* _Alıntılanan metin_
────────────────────

‘Mezar’, ‘Musalla taşı’ ve Abdullah Avcı!..

Bu yenilginin baş sorumlusu Abdullah Avcı oldu. Kusura bakma hocam bu kez alkışlayamıyorum seni!

Beşiktaş kendi sahasında ve seyircisi önünde Malatyaspor ile karşılaşıyor tribünlerde oturanlar hep bir ağızdan tezahurat yapıyor:

Bu sene şampiyon görelim siziiiiii

Ölmeden mezara koymayın biziiiii

Korkutmaz bizleri musalla taşııııııı

Ölümüne seviyoruz biz Besiktaşıııııııı

Bu sene şampiyon olacaksınız

Futbolcu katili etmeyin bizi

Korkutmaz bizleri cezaevleri

Ölümüne seviyoruz biz Beşiktaşı…

Sevgi, saygı ve coşku bu tezahuratın neresinde? Sahadaki futbolcu "Futbolcu katili etmeyin bizi" bağırışıyla mı motive olacak? ‘Mezar’ ve ‘musalla taşı’ coşkuyla değil yaşamın bir diğer boyutu hüzünle bağdaşır bu marşı söyleyen sevgili kardeşlerim. Beşiktaş tribünleri geçmişte ‘Top 10’u zorlayan besteler yapardı oysa ki… Çarşı ve tribünün ağabeyleri uyuyor mu?

Ne yalan söyleyeyim tribünde oturan bir Beşiktaşlı yandaşı olsam önce Burak Yılmaz’a sonrasında da Abdullah Avcı’ya saydırırdım! Galatasaray’ın 2, Fenerbahçe’nin 3 puan yitirdiği haftada İnönü Stadı’nda Beşiktaş’ın rakibi Malatyaspor’du… Beşiktaş yetileri sınırlı çok sayıda futbolcusuyla buraya kadar iyi geldi üstüne üstlük Fikret Orman’ın ardında bıraktığı enkaza karşın. Tabii ki bir çelme yiyecekti ancak bunun kendi sahasında ve seyircisi önünde olmayacağını varsayıyordum… Beşiktaş’ta en çok aksayan isimlerinden başında Abdoulay Diaby’nin geldiğini yanlısı da yansızı da izledi. Öyle ki genelde sahada dolaşan Jeremain Lens’e bile razı gelindi ama Abdullah Avcı hariç. Maçın bitimine az bir süre kala pes etti de, Diaby – Lens değişimini yaptı ve Beşiktaş biraz hareketlendi.

────────────────────

* _Listelenen kayıtlar_
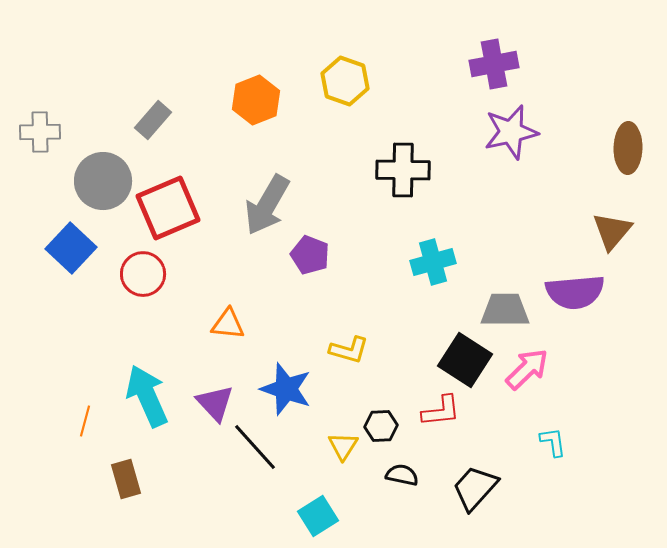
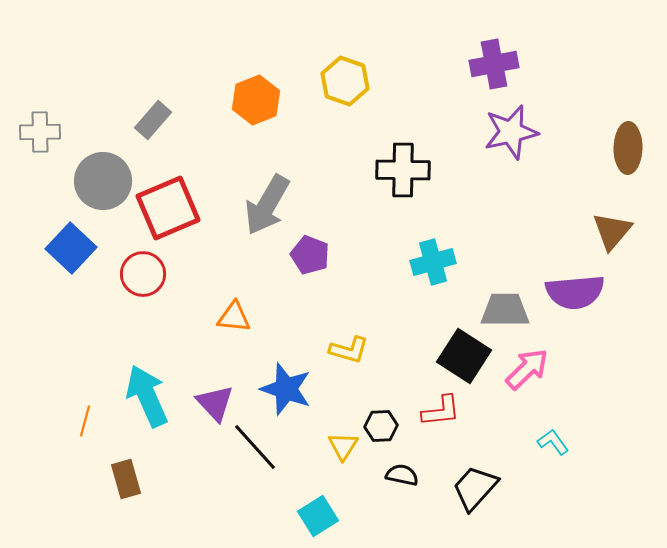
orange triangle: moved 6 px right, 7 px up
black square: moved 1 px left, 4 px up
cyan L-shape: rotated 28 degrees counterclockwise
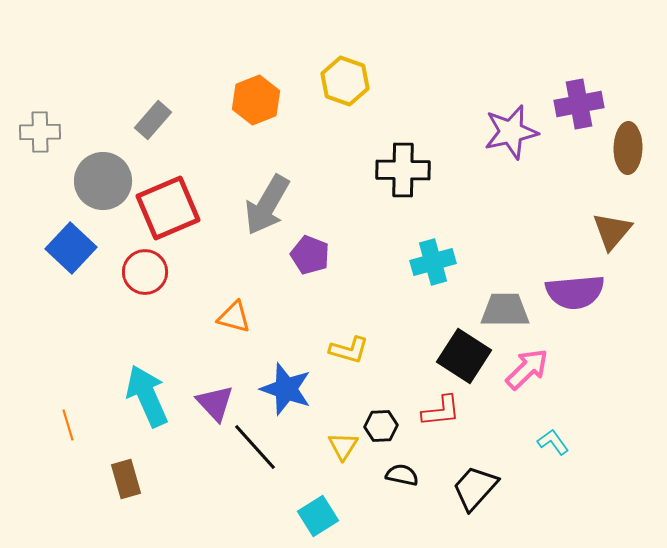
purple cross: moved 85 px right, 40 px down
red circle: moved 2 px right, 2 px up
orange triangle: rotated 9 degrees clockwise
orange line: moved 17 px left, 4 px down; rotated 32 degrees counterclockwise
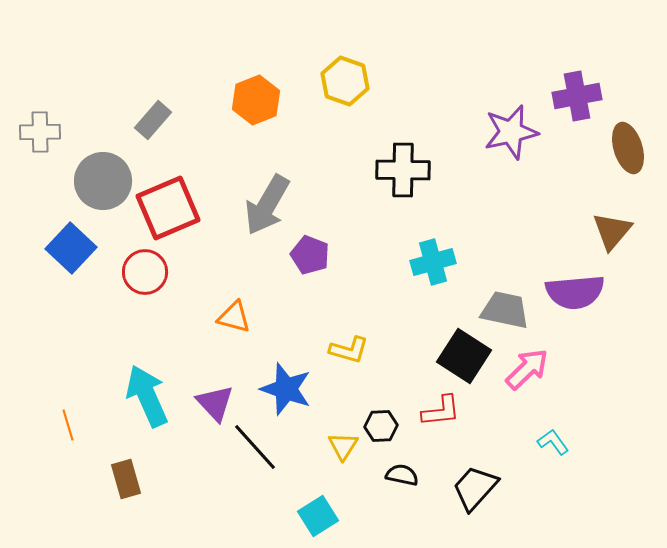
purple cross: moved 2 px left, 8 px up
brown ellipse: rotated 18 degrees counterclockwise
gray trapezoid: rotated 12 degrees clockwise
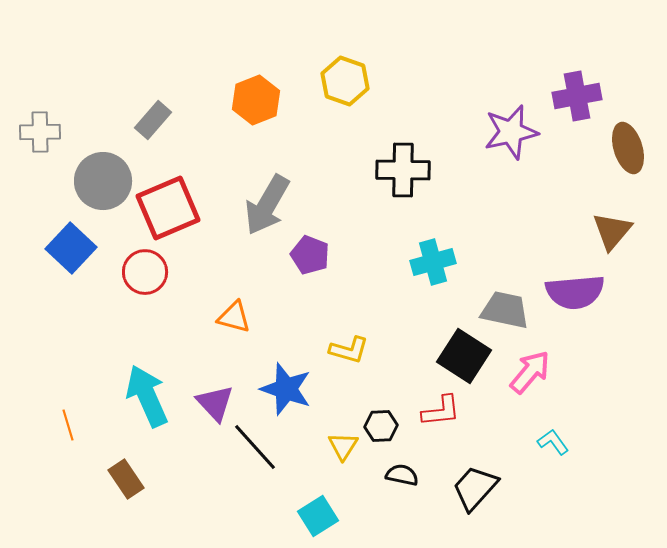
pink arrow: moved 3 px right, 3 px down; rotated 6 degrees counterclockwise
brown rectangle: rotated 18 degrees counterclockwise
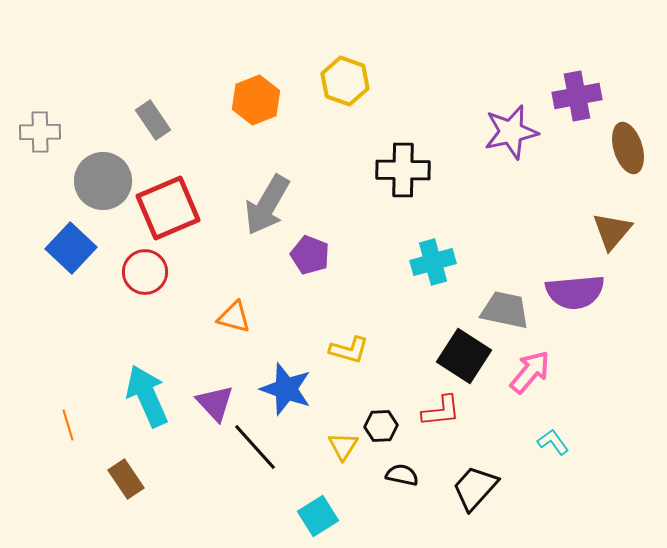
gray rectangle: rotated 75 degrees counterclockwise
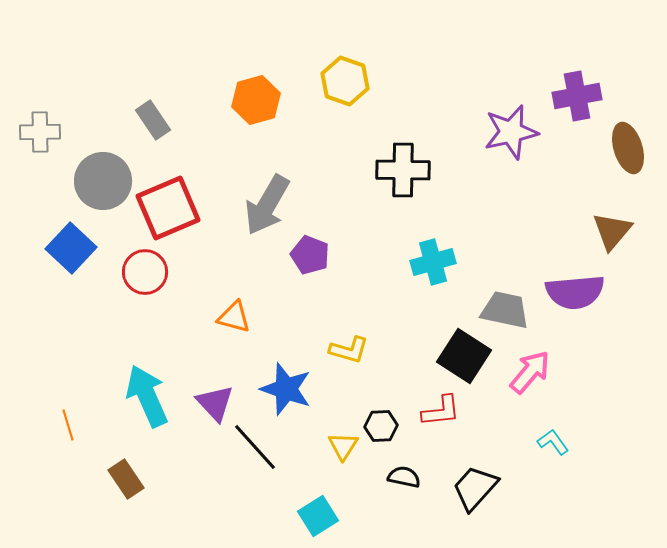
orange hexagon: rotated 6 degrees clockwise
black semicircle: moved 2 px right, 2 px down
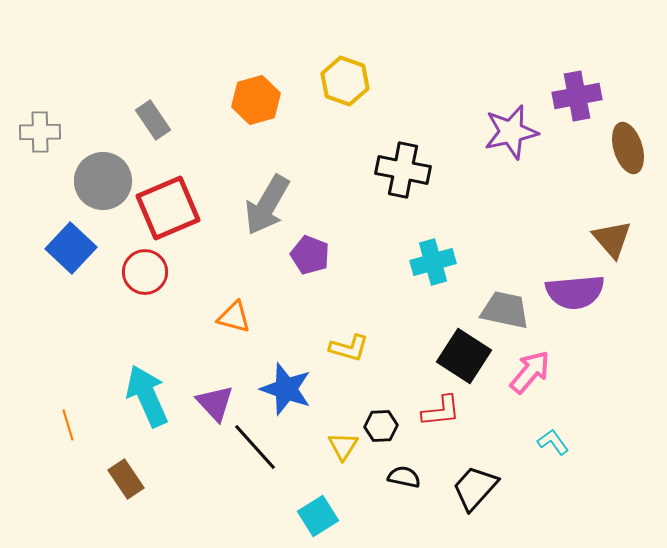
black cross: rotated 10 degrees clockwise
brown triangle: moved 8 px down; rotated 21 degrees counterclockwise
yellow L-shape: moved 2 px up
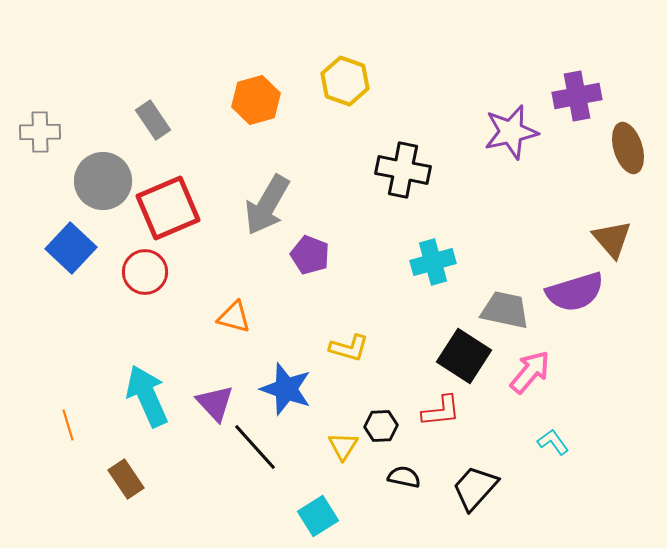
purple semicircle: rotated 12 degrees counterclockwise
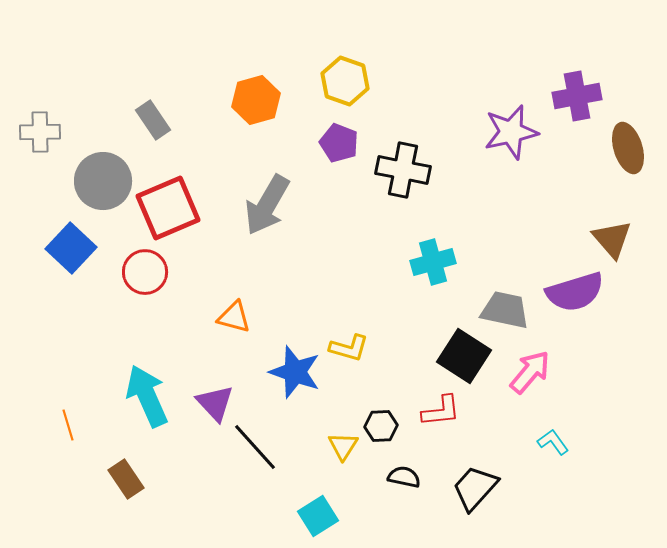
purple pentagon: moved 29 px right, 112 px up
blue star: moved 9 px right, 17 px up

────────────────────

* _Görevin istediği_
Lütfen alıntılanan metnin tamamını hiçbir değişiklik yapmadan yazıya geçirin. Kayıtlara ihtiyaç yoktur.

* _Alıştırma cevabı_
‘Mezar’, ‘Musalla taşı’ ve Abdullah Avcı!..

Bu yenilginin baş sorumlusu Abdullah Avcı oldu. Kusura bakma hocam bu kez alkışlayamıyorum seni!

Beşiktaş kendi sahasında ve seyircisi önünde Malatyaspor ile karşılaşıyor tribünlerde oturanlar hep bir ağızdan tezahurat yapıyor:

Bu sene şampiyon görelim siziiiiii

Ölmeden mezara koymayın biziiiii

Korkutmaz bizleri musalla taşııııııı

Ölümüne seviyoruz biz Besiktaşıııııııı

Bu sene şampiyon olacaksınız

Futbolcu katili etmeyin bizi

Korkutmaz bizleri cezaevleri

Ölümüne seviyoruz biz Beşiktaşı…

Sevgi, saygı ve coşku bu tezahuratın neresinde? Sahadaki futbolcu "Futbolcu katili etmeyin bizi" bağırışıyla mı motive olacak? ‘Mezar’ ve ‘musalla taşı’ coşkuyla değil yaşamın bir diğer boyutu hüzünle bağdaşır bu marşı söyleyen sevgili kardeşlerim. Beşiktaş tribünleri geçmişte ‘Top 10’u zorlayan besteler yapardı oysa ki… Çarşı ve tribünün ağabeyleri uyuyor mu?

Ne yalan söyleyeyim tribünde oturan bir Beşiktaşlı yandaşı olsam önce Burak Yılmaz’a sonrasında da Abdullah Avcı’ya saydırırdım! Galatasaray’ın 2, Fenerbahçe’nin 3 puan yitirdiği haftada İnönü Stadı’nda Beşiktaş’ın rakibi Malatyaspor’du… Beşiktaş yetileri sınırlı çok sayıda futbolcusuyla buraya kadar iyi geldi üstüne üstlük Fikret Orman’ın ardında bıraktığı enkaza karşın. Tabii ki bir çelme yiyecekti ancak bunun kendi sahasında ve seyircisi önünde olmayacağını varsayıyordum… Beşiktaş’ta en çok aksayan isimlerinden başında Abdoulay Diaby’nin geldiğini yanlısı da yansızı da izledi. Öyle ki genelde sahada dolaşan Jeremain Lens’e bile razı gelindi ama Abdullah Avcı hariç. Maçın bitimine az bir süre kala pes etti de, Diaby – Lens değişimini yaptı ve Beşiktaş biraz hareketlendi.